During the hearing, Barrasso said these low cost loan programs help state and local governments leverage money. He cited as an example $400 million of appropriations over two years to be provided for the WIFIA and SRF-WIN programs, which he said could be leveraged by states to generate $12 billion of new water infrastructure spending.
“Converting $400 million in federal resources into $12 billion in new infrastructure spending is exactly the kind of leveraging that President Trump has called for,” Barrasso said during the hearing. “This is particularly true for the SRF-WIN program, which is designed to help rural states.”
However, he said, according to the Joint Committee on Taxation, the federal treasury loses tax revenue whenever state and local governments borrow on a tax-exempt basis.
“Under this theory, the $12 billion in increased state infrastructure spending is presumed to cost the federal treasury $2.6 billion,” Barrasso said.

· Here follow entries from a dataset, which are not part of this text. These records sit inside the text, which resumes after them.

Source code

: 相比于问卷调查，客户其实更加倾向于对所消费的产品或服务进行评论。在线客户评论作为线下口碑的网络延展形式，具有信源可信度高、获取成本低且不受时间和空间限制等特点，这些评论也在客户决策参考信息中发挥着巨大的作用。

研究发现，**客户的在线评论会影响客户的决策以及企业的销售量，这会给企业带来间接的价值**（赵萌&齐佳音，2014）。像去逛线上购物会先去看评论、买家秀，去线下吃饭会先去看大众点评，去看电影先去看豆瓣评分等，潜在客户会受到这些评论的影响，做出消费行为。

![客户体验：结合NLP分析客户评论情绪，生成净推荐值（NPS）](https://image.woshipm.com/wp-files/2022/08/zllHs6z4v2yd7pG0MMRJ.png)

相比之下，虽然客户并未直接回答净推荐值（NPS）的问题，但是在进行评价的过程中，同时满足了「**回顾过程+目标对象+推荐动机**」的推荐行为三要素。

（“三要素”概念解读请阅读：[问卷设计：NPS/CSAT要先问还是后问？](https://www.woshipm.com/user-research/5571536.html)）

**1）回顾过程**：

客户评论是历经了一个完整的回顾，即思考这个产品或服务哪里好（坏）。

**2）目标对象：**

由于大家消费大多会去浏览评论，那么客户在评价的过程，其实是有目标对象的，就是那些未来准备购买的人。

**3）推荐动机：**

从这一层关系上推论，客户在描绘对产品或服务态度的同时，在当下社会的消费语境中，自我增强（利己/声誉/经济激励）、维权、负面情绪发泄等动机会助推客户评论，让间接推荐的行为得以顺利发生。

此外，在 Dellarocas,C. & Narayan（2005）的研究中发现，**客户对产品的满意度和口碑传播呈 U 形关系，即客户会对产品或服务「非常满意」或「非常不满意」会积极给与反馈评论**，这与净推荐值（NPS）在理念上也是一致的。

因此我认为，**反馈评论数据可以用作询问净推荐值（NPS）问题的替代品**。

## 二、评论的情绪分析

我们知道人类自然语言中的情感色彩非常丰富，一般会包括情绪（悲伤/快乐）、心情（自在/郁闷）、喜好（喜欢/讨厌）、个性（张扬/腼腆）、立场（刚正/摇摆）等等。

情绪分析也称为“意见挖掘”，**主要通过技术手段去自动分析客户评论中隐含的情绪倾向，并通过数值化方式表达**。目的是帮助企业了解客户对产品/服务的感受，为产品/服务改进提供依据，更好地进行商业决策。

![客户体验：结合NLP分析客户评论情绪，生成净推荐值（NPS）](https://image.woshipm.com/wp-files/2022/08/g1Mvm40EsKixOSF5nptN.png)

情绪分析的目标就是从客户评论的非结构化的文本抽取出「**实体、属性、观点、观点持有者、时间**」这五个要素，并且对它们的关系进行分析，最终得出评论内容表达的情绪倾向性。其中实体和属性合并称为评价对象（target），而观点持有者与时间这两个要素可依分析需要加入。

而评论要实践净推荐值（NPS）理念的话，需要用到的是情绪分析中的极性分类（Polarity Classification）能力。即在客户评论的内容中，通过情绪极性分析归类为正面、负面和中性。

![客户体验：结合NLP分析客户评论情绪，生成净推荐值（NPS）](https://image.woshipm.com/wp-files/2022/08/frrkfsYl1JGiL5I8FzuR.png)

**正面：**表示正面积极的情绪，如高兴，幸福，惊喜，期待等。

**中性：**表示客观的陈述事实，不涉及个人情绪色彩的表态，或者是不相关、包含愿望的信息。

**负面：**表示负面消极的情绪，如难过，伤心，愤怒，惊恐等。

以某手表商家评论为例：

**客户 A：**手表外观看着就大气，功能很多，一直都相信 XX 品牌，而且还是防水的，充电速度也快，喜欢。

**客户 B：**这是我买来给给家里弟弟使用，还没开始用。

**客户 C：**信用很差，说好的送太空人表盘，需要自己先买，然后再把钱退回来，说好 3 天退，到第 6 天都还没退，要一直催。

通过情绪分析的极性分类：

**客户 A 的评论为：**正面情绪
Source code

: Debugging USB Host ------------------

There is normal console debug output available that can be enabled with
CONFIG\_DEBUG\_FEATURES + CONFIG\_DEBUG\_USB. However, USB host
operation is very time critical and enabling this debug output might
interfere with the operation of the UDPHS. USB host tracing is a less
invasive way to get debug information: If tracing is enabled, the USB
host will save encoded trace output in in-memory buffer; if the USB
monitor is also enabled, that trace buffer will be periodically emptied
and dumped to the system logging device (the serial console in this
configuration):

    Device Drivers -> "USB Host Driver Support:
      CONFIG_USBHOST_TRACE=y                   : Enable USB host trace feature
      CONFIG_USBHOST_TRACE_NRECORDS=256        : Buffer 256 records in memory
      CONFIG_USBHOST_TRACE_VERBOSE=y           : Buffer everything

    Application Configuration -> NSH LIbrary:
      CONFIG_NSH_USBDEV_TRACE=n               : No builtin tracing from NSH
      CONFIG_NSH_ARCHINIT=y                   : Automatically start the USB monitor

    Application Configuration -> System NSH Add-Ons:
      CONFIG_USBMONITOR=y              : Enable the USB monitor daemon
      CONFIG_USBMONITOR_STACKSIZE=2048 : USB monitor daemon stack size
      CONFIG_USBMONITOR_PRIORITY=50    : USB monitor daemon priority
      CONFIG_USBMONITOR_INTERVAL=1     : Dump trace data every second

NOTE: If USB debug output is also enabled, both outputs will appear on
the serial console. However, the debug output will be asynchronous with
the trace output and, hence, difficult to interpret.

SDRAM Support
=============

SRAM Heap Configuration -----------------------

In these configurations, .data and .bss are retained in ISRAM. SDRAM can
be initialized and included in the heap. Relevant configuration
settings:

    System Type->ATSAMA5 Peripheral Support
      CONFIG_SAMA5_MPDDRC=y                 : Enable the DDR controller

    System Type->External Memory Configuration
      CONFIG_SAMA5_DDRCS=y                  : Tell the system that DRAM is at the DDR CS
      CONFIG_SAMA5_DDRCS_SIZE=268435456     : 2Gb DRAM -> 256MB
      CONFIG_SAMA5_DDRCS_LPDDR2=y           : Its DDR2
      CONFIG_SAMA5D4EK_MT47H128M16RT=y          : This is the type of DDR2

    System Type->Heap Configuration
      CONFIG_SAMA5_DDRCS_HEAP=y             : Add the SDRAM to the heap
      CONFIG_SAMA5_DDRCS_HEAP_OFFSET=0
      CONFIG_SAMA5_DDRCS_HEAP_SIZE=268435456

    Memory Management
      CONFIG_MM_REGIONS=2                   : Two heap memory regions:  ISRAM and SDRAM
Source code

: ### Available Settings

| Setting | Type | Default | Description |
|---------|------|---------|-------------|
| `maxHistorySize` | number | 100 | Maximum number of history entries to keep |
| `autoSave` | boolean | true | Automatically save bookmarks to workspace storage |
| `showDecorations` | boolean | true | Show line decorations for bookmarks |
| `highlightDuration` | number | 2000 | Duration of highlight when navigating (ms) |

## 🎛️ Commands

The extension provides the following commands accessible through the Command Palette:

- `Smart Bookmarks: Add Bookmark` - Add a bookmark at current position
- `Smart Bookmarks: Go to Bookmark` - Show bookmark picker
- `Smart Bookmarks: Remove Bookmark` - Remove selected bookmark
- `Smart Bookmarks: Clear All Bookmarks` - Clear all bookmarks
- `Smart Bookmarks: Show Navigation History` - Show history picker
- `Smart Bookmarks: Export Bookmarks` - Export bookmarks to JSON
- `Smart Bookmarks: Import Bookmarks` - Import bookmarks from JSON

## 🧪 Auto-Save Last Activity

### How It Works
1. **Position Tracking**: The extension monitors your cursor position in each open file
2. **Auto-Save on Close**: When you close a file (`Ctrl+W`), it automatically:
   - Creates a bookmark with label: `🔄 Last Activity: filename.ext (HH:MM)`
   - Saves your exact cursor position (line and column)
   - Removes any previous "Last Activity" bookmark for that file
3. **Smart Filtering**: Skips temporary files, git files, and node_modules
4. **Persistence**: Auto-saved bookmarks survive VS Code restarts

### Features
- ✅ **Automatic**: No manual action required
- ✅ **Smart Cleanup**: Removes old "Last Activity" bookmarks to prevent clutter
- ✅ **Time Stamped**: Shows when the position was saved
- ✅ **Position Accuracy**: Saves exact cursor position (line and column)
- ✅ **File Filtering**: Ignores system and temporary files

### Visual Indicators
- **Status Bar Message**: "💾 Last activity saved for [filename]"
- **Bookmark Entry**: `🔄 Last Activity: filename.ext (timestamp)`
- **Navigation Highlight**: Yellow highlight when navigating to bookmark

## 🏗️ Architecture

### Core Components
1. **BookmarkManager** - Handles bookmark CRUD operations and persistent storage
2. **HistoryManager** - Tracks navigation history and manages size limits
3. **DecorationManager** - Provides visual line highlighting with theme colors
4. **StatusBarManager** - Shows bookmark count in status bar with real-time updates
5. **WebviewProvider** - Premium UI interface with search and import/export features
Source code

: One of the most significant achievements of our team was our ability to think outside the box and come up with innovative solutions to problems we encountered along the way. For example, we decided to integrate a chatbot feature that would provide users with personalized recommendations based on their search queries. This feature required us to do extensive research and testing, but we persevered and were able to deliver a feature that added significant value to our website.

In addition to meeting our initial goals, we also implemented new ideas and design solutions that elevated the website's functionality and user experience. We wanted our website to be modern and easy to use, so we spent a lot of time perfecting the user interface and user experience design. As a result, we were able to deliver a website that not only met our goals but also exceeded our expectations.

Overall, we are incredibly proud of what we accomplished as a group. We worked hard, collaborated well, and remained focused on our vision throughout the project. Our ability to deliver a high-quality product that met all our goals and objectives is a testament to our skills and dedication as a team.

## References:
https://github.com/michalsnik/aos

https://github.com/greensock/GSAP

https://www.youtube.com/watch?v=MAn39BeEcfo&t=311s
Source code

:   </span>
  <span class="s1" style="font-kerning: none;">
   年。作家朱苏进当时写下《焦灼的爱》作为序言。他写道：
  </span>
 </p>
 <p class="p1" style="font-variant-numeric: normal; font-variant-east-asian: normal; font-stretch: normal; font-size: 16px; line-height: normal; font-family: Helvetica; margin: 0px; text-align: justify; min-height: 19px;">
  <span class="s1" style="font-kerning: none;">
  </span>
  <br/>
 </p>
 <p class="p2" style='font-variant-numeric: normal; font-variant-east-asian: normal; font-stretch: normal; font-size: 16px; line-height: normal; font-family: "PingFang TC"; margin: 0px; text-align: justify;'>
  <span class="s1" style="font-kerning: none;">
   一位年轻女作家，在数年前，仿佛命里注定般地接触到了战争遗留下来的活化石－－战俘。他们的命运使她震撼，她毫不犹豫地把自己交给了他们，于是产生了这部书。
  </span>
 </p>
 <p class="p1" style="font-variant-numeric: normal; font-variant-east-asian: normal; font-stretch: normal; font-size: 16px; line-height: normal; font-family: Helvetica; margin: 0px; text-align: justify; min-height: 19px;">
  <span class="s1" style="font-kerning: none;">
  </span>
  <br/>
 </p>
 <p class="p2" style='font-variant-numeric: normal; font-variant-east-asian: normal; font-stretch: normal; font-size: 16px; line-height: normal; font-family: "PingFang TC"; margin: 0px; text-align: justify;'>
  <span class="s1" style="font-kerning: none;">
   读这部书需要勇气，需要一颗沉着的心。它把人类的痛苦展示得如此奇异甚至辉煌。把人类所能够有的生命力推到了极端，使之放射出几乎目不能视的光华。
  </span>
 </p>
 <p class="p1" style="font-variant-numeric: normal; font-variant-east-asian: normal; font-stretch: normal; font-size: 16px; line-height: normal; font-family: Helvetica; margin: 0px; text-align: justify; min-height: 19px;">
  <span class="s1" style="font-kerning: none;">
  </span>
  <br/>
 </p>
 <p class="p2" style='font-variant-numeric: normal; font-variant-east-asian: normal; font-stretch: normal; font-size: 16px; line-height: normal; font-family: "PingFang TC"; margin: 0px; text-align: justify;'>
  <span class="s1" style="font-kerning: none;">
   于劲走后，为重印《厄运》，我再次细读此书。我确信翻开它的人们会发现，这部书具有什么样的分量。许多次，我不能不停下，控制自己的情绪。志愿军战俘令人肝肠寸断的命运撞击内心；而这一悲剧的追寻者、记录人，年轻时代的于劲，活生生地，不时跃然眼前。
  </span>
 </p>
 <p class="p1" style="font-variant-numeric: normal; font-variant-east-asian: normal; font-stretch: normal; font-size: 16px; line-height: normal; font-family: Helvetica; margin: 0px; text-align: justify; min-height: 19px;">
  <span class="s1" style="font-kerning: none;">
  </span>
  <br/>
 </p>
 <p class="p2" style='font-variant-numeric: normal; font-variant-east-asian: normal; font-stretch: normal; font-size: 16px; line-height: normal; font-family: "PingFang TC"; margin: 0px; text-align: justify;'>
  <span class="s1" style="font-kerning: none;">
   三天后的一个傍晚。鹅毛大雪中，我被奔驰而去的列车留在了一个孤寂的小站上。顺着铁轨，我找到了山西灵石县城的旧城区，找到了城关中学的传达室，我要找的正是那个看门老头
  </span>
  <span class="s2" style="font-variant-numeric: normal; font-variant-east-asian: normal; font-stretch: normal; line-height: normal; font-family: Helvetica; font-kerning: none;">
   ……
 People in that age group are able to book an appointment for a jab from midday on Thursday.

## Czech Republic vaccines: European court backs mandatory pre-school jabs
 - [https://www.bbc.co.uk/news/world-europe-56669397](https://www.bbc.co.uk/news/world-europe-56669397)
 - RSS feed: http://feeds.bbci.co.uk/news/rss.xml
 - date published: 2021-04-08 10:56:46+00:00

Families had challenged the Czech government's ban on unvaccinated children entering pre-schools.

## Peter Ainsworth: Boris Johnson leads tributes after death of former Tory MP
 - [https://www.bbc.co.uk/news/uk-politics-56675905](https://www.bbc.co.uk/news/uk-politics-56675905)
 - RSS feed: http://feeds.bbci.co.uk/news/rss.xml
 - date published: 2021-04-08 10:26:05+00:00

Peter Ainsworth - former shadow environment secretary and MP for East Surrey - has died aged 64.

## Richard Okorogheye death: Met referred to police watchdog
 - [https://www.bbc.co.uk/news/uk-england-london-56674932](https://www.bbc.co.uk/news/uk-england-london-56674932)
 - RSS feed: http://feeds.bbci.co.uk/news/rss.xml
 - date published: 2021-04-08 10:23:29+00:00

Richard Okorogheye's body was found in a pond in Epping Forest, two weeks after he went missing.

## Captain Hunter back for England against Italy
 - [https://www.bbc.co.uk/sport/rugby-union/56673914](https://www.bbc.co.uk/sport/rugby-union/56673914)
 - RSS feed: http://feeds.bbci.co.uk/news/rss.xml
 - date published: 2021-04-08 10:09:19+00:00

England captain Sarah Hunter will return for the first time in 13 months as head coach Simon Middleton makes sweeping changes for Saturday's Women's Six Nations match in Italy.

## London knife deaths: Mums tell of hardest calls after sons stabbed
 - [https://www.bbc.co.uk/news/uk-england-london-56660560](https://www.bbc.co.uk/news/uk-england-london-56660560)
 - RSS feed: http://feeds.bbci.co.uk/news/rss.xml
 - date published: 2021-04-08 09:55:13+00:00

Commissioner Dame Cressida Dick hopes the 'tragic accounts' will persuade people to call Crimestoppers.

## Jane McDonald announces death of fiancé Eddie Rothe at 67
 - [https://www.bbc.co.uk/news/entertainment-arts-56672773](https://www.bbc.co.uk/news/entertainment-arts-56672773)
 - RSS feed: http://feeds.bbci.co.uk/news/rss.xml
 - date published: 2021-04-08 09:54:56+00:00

He later asked Douglas Holtz-Eakin, president of American Action Forum and former director of the Congressional Budget Office who testified, if the benefits of bond-financed infrastructure projects would outweigh the $2.6 billion federal revenue loss.
Holtz-Eakin said yes, the benefits would outweigh the revenue losses. Holtz-Eakin pointed out that the JCT only looks at federal budget impacts, not such things as productivity and the many benefits to the public and taxpayers from infrastructure projects.
Other committee members and witnesses at the hearing said all kinds of financing are important, including tax-exempt bonds.
“Loan programs are not a replacement for public funding, nor should they be,” said Sen. Tom Carper from Delaware, the ranking Democrat on the committee. “The TIFIA program has now been authorized for 20 years, during which time just 67 loans have been made.”
“We have always maintained that WIFIA is a tool in the proverbial toolbox,” Vicente Sarmiento, director of the board of directors of the Orange County Water District, told committee members.
Brian Motyl, transportation trust fund administrator for the Delaware Department of Transportation, testified at the hearing that $212.5 million of toll revenue bonds as well as a 2015 TIFIA loan of $211.35 million were critical in helping to finance a $635 million project in the works for 40 years to expand and improve Route 301, which had become a bottleneck in the regional highway network.
Motyl said the TIFIA application process was very time-consuming and could be streamlined. He said the reimbursement process could also be improved. But he added that “the benefits of the TIFIA loan far outweighed” these administrative issues.
During the hearing, several committee members said these low-cost loan programs should be made more available to rural regions, which don’t have a lot of revenue sources or streams.
One advocate of more help for rural areas was Sen. Tammy Duckworth, R-Ill. She announced that she plans to introduce a bill soon that would expand TIFIA so that it can be used for major airport infrastructure projects.
Sen. Ed Markey, D-Mass., criticized Trump’s infrastructure plan, which would provide $200 billion in federal funds over 10 years to leverage $1.3 to $1.5 trillion of infrastructure investments from state and local governments, private parties and others. Markey said state and local governments are strapped for cash, Trump's numbers are unrealistic and more federal funding for infrastructure is needed. He urged the committee to develop its own infrastructure plan with more practical numbers.
Markey asked Holtz-Eakin about the president's infrastructure plan and its reliance on leveraging other investments and he responded, "I think it was extremely optimistic."